I'm using the below versions of dependancies.

spack load gcc@10.3.0
spack load gcc@10.3.0
spack load globalarrays@5.8.2 ^mpich +cuda +slurm
spack load boost@1.85.0 +math+thread %gcc@10
spack load hdf5@1.14.3 +cxx+fortran +hl ^mpich +cuda +slurm %gcc@10
spack load  eigen@3.4.0 %gcc@10
spack load intel-oneapi-mkl@2024.0.0

I appreciate the help.

JorgeG94 commented 4 months ago

Hi @samcom12 the libcchem code has been effectively deprecated in favour of a coming soon upgrade to it. At the moment you'd be better off using the CPU only code or the OMP gpu offloading cappabilities. The libcchem gpu code had seen little to no upgrade in many years and had fallen behind in quality and portability.

samcom12 commented 4 months ago

Thanks @JorgeG94 for the clarification.

Today, I tried using OpenMP offload compiled code. Still I dont see any GPU cards being used during simulation.
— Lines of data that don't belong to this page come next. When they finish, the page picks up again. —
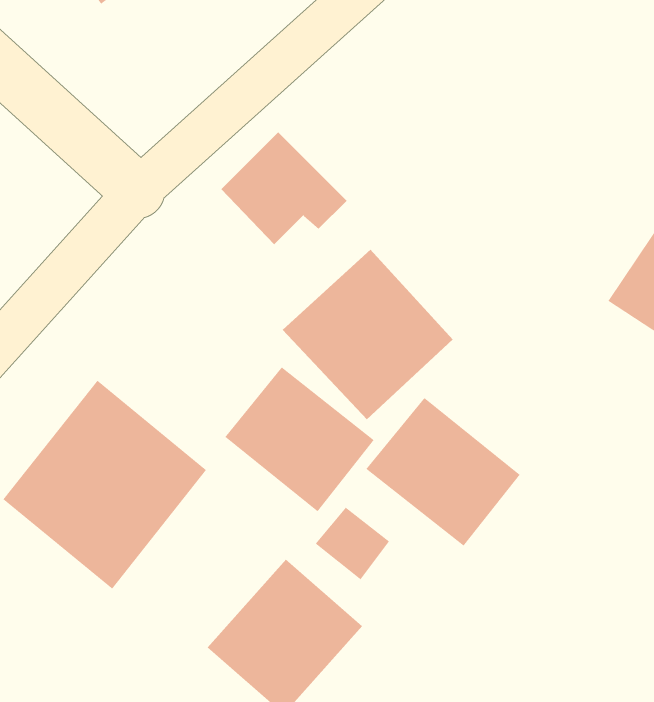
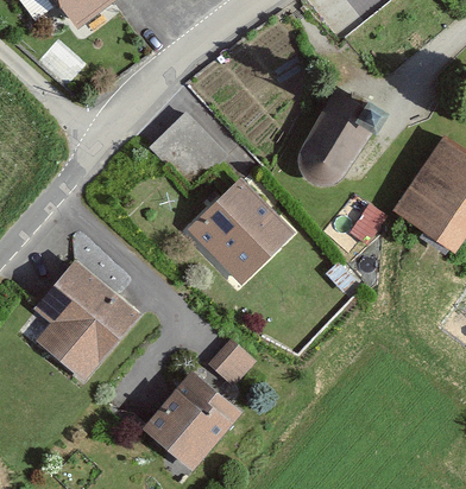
building: none -> [297,90,396,185]
building: [224,367,375,512] -> none
building: [366,397,520,546] -> none

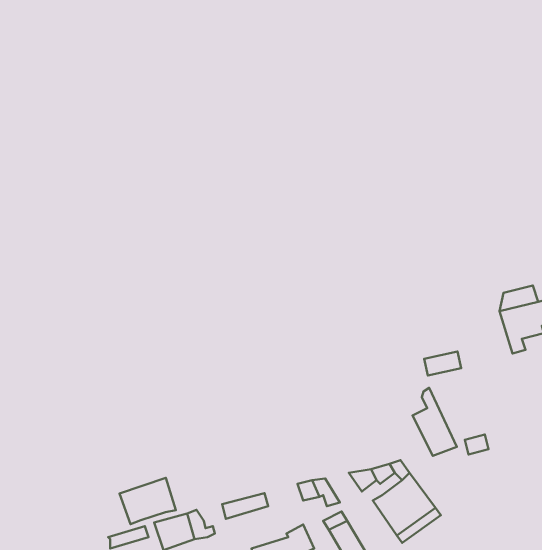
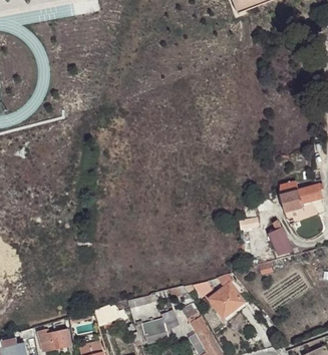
building: [413,388,457,456] -> [269,219,293,256]
building: [119,478,176,524] -> none

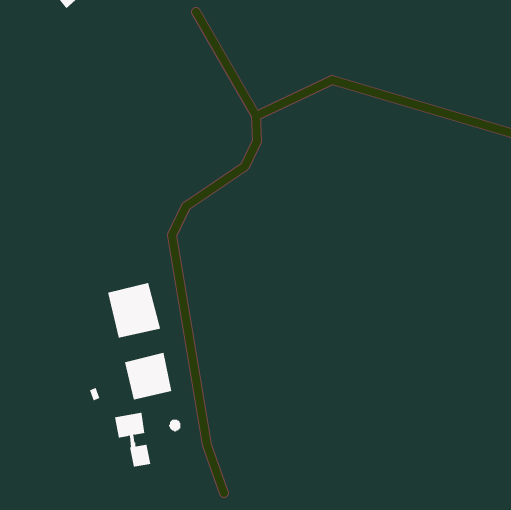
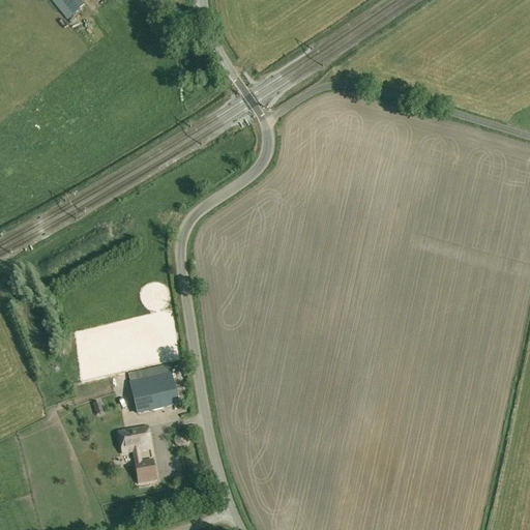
building: [108,282,161,338] -> none

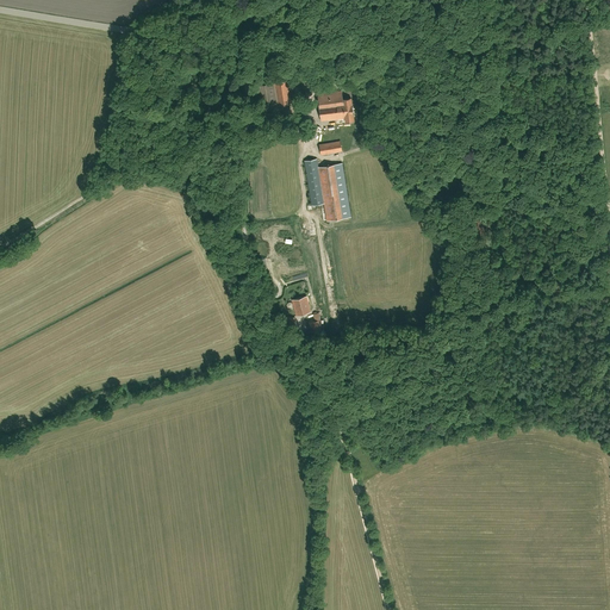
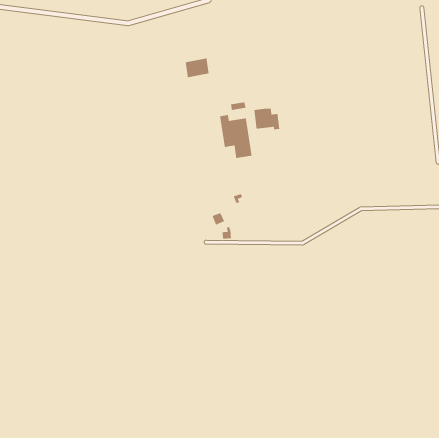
building: [317,92,354,123] -> [253,108,280,130]

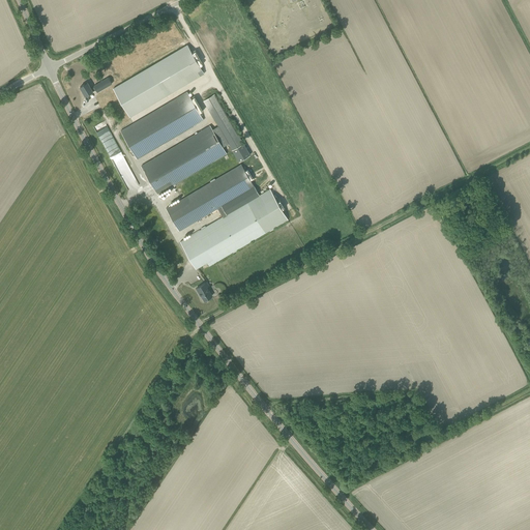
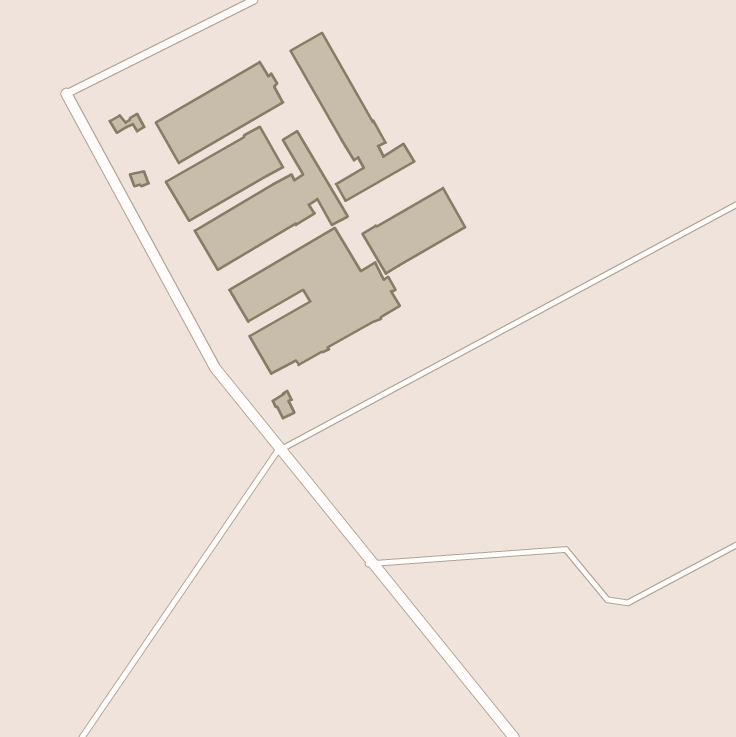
building: none -> [291,33,414,201]
building: none -> [363,188,465,274]

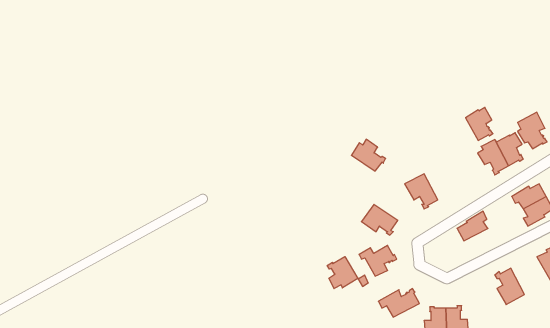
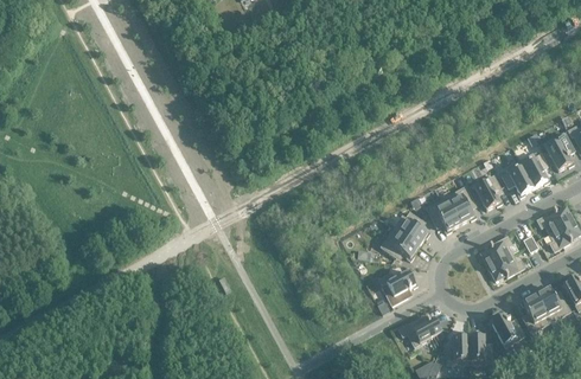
building: [466,107,493,140] -> [473,175,502,210]
building: [351,139,386,171] -> [394,212,429,245]
building: none -> [446,186,475,224]
building: none -> [487,253,524,281]
building: [327,257,358,289] -> none
building: none -> [536,285,570,322]
building: none -> [492,314,524,347]

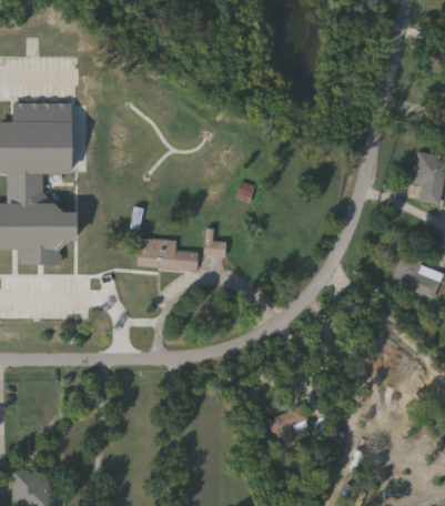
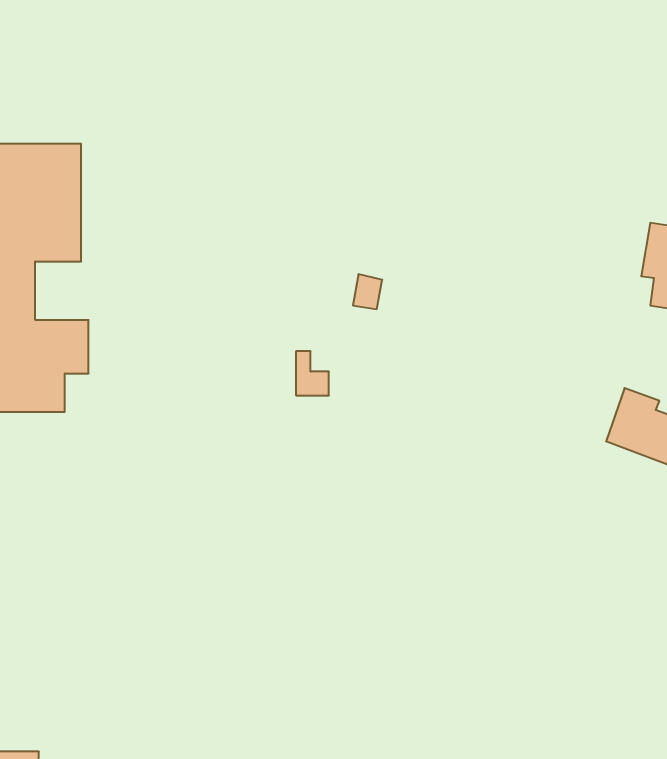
building: [135,237,196,270] -> none
building: [267,405,309,454] -> none

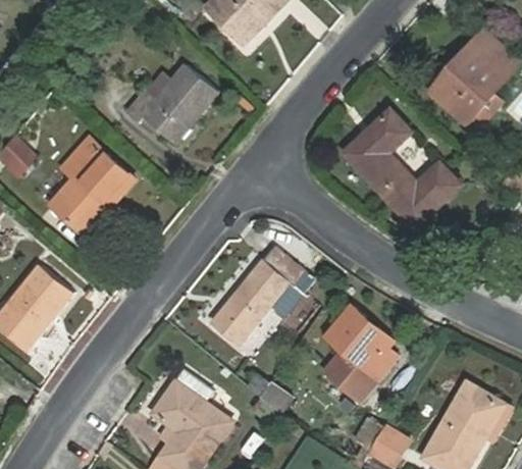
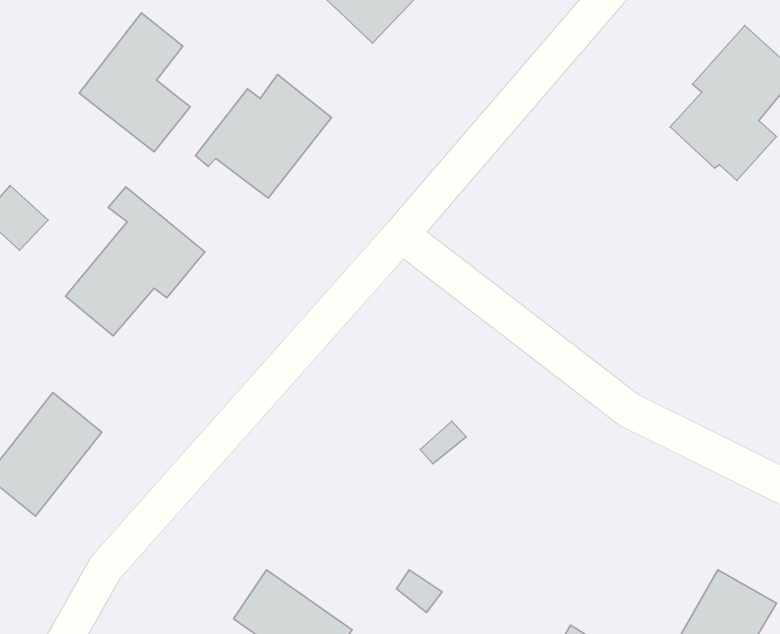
building: none -> [79,13,190,152]
building: [345,111,459,227] -> none
building: [211,247,304,346] -> none
building: [327,307,401,404] -> none

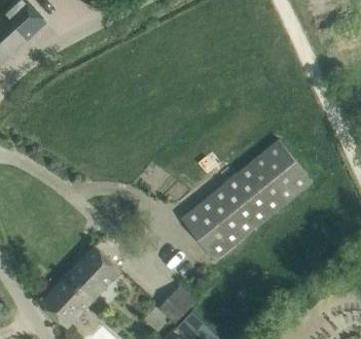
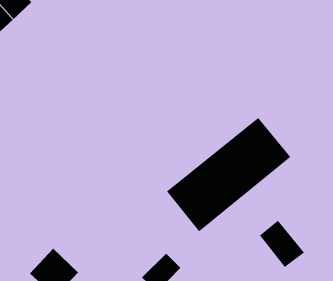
building: [66,246,121,302] -> none
building: none -> [259,220,305,268]

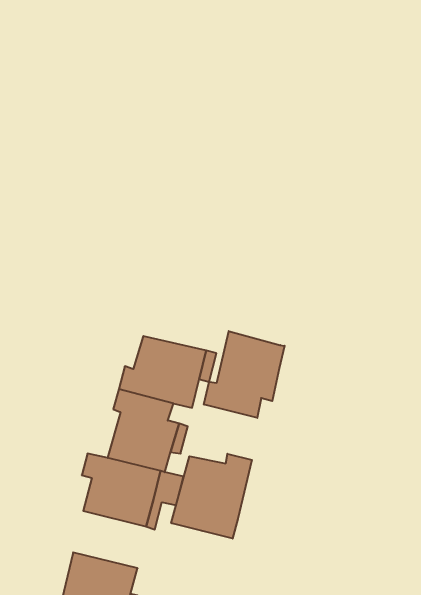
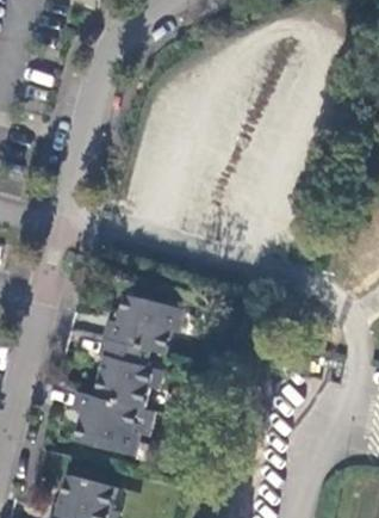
building: [204,331,285,418] -> none
building: [171,454,252,539] -> none

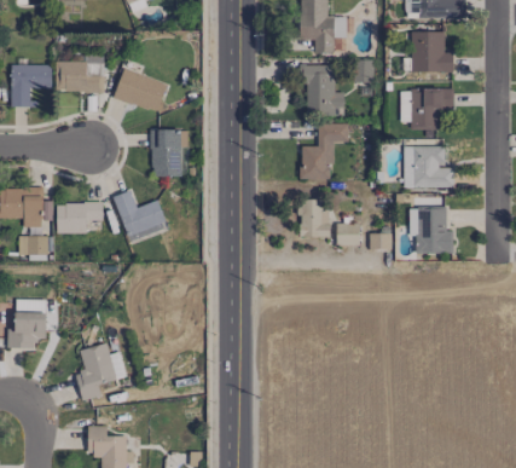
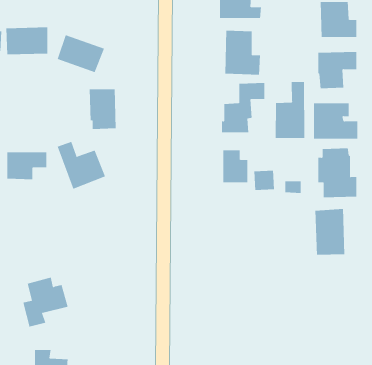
building: none -> [275,81,305,139]
building: none -> [315,208,345,256]

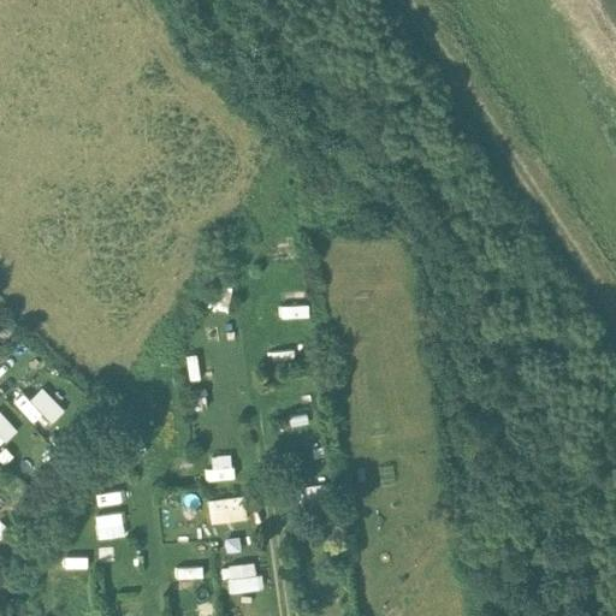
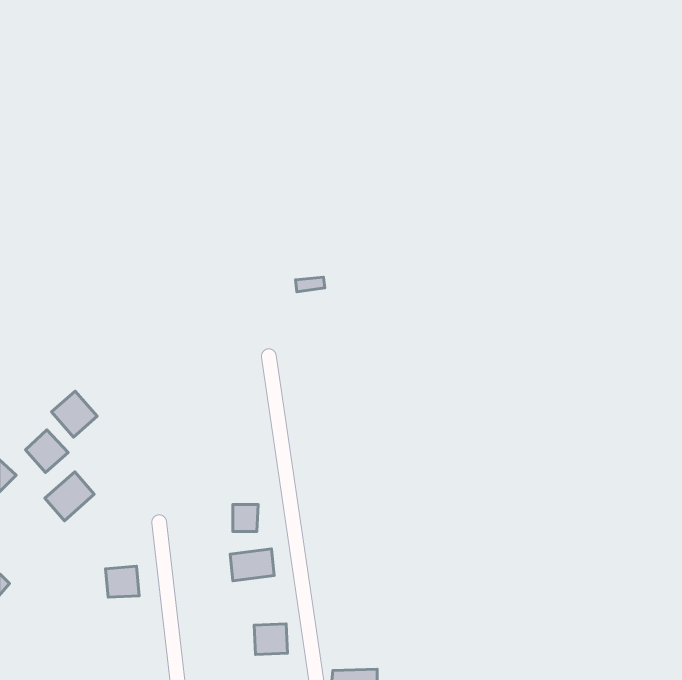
building: none -> [51,391,97,437]
building: none -> [45,472,94,521]

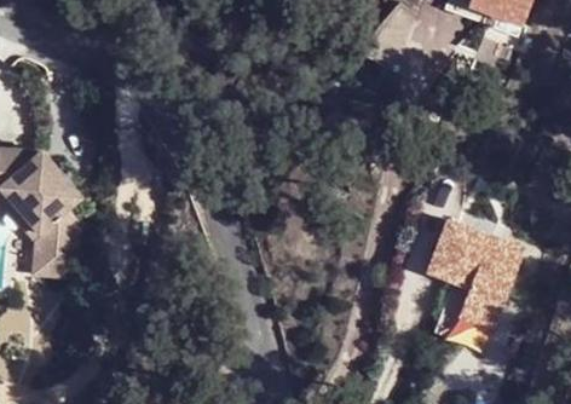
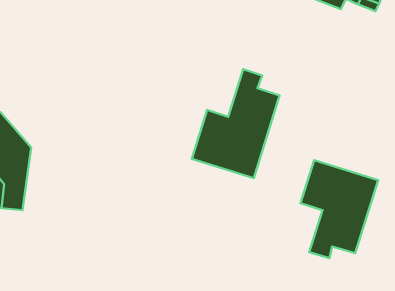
building: none -> [192,69,279,178]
Can you help me chosing a sample testcase using openmp offload effectively? Im using below SLURM script.

#!/bin/bash
#SBATCH --nodes=1
#SBATCH --ntasks-per-node=40 ## Max. Cores = 48
#SBATCH --cpus-per-task=1
#SBATCH -p gpu ## gpu/standard
#SBATCH --time=07:00:00
#SBATCH --exclusive
#SBATCH --gres=gpu:2

ulimit -s unlimited
ulimit -c unlimited

source /home/apps/spack/share/spack/setup-env.sh
spack load cuda@11.4 %gcc@10
spack load intel-oneapi-mkl /b2a4omb
spack load mpich +cuda +slurm
spack load  gcc +nvptx

export CUDA_VISIBLE_DEVICES='0,1'

export LD_LIBRARY_PATH=/home/apps/spack/opt/spack/linux-centos7-cascadelake/gcc-10.3.0/mpich-4.2.1-d5fsc72unjuz3byuzzmkjqfm5qbmf4sv/lib:$LD_LIBRARY_PATH

ulimit -s unlimited

time /scratch/samir/gamess_offload/rungms-dev /home/samir/gamess/tests/libcchem/paper/paper-cocaine.inp 00 $SLURM_NTASKS $SLURM_NTASKS_PER_NODE

The install.info is attached FYR. install.info.txt